Dataset records
-- Opening Marker --
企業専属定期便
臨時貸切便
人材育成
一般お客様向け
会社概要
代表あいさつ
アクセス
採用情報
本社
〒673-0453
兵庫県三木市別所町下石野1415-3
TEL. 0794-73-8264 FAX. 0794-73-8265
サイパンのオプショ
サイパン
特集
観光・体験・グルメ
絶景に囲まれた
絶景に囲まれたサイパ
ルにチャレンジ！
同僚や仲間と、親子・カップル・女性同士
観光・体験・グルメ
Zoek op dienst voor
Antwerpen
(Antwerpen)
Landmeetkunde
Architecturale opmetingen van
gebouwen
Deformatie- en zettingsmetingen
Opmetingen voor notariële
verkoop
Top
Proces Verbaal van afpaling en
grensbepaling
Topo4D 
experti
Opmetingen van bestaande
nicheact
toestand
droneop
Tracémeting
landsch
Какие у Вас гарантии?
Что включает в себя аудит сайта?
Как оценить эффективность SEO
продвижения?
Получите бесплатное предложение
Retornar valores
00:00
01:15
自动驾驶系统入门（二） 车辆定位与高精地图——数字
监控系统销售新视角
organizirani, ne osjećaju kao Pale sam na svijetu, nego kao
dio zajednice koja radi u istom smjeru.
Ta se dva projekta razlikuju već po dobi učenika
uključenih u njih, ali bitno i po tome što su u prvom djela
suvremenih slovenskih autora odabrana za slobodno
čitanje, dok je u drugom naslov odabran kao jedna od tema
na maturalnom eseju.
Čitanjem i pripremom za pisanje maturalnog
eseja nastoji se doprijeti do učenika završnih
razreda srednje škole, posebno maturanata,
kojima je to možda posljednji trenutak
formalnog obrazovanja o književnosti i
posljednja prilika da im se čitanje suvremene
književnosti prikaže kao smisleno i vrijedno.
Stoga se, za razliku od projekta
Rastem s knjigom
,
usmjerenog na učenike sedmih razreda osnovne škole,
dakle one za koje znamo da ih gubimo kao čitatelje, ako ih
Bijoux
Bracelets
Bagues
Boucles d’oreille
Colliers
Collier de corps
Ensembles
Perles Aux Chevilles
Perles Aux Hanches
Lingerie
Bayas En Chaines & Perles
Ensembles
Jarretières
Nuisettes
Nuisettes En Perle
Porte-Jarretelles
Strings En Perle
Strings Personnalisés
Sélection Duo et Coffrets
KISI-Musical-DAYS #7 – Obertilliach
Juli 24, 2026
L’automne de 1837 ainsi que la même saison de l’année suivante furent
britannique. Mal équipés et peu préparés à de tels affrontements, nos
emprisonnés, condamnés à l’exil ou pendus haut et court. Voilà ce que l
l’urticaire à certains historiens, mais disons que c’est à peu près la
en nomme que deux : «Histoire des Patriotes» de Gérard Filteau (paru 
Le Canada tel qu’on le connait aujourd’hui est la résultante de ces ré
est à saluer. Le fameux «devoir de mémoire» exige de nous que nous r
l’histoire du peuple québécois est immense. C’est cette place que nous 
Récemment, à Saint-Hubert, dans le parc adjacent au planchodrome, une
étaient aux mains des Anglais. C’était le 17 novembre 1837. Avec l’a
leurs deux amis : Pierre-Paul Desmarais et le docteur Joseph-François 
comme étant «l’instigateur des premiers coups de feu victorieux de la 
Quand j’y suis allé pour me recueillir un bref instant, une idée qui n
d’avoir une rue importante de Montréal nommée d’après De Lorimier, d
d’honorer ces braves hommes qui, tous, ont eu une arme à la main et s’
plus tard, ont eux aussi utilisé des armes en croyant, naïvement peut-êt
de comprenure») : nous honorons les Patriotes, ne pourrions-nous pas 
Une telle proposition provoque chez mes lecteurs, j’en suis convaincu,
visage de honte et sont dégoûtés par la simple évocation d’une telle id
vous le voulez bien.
-- Closing Marker --
▶ **TASK**:
Whenever a line of the data above includes the word "razreda", copy that line.

▶ **REPLY**:
razreda srednje škole, posebno maturanata,
usmjerenog na učenike sedmih razreda osnovne škole,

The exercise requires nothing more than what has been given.